The reason for that free-fall from best to mediocre is the transition of the classroom from student participation to blackboard lecturing as students get older. The connection between learning and creativity is squelched in favor of preparing for standardized tests. Plus schools in their effort to be efficient and seen as improving fail to make education relevant to all students (especially those students with no intentions of attending college).

In many school districts, nearly 50 percent of the students have no focus for their education other than graduation (for the majority of students that is a given as long as they maintain attendance). For these students they are just there. Schools focus on students who are college-bound by offering more challenging courses, AP courses, labs, creative writing and extra-curricular activities such as leadership academies.
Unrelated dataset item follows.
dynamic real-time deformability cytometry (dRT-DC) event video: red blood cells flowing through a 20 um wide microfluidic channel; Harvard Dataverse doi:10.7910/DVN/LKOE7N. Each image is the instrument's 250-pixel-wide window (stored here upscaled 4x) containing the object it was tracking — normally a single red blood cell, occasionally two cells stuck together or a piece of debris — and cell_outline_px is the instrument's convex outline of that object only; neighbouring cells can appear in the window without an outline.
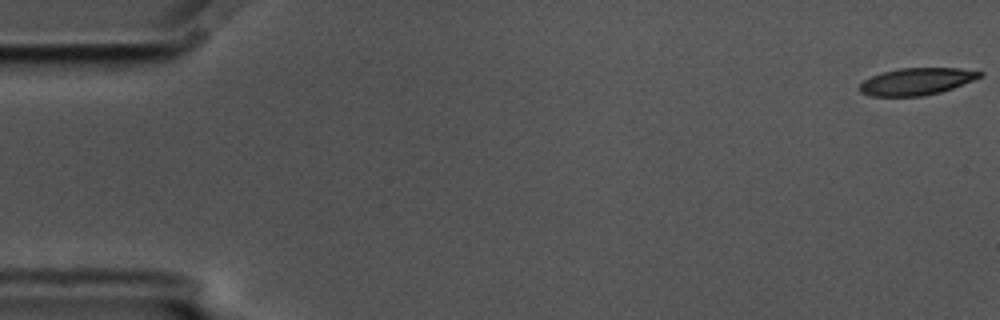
{"species": "common noctule bat (a hibernating species)", "species_latin": "Nyctalus noctula", "temperature_condition": "cold", "stored_images_in_passage": 10, "camera_frame_rate_fps": 3000, "um_per_image_px": 0.085, "animal": {"sex": "male", "body_mass_g": 17.5, "forearm_length_mm": 52.3}, "frame": {"image": 1, "passage_image": 1, "time_ms": 0.0, "image_size_px": [1000, 320], "cell_outline_px": [[984, 76], [952, 88], [940, 92], [924, 96], [872, 96], [860, 92], [860, 84], [864, 80], [880, 72], [900, 68], [960, 68], [984, 72]], "centroid_in_image_um": [77.93, 6.92], "position_along_channel_um": 7.1, "area_um2": 18.96}}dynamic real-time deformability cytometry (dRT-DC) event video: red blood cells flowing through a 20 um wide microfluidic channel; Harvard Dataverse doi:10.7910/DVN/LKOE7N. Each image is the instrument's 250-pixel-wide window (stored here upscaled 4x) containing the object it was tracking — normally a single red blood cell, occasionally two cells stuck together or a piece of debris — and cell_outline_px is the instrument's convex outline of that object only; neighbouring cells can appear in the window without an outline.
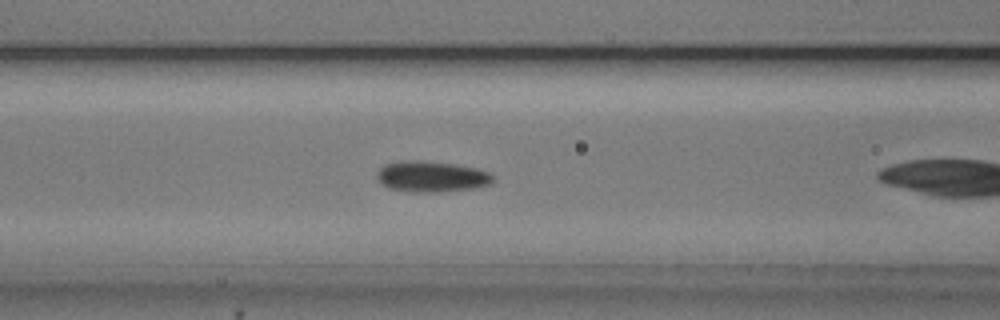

Schools need to create learning environments that benefit all students and at the same time prepares student with the same degree of engagement that is evident in K-4. If every student can read and write at their grade level, much of what is currently missing will be resolved. (Successful attainment of these skills is reinforced with creative outlets.)

The second part of the solution is industry training and development. This used to be part of every industry: train the workforce and promote workers through a system. As knowledge changes, it is much easier to tweak workplace education rather than let outsiders anticipate what is necessary. But workplace education issues are two-fold.

One, industry and business don’t want to cut their profits by providing training and development. Providing education means having an education department and employees who leave the job to attend courses. This kind of commitment cost money and in the short-term productivity and profit will decrease. While it is less costly to push those efforts into schools and adult training programs, the long-term effects reduce productivity and profitability as companies are ill-equipped to respond quickly to new developments.

Second, the more a company invests in their workers through education and training, the harder it is to justify termination during slow periods. An investment has been made and losing that worker also terminates years of training and preparation.

Once again, short–term company profits are desirable over long-term benefits. If companies can’t arbitrarily terminate workers, how can they weather downturns and recessions? Unfortunately, this is not an argument but a self-serving attitude. By having a skilled and veteran workforce, downturns and loss of productivity are less likely to occur.

From another perspective, record profit in industry and business makes it difficult to accept the notion that there are inadequate numbers of skilled employees. People must be doing something right to be that productive. And that means schools are readying people for today’s job market.

One final comment about industry and business training. Only companies know what they need from an educational standpoint. Only companies know the most effective means of training and education to fit their needs. Company sponsored education and training is the answer to future growth and productivity.

Does the US have a workplace training and development issue or is this another round of politicians attempting to justify privatizing the public education system? Is it really education’s objective to provide human cannon fodder for companies? Or is education the act of developing minds and bodies to be good community citizens?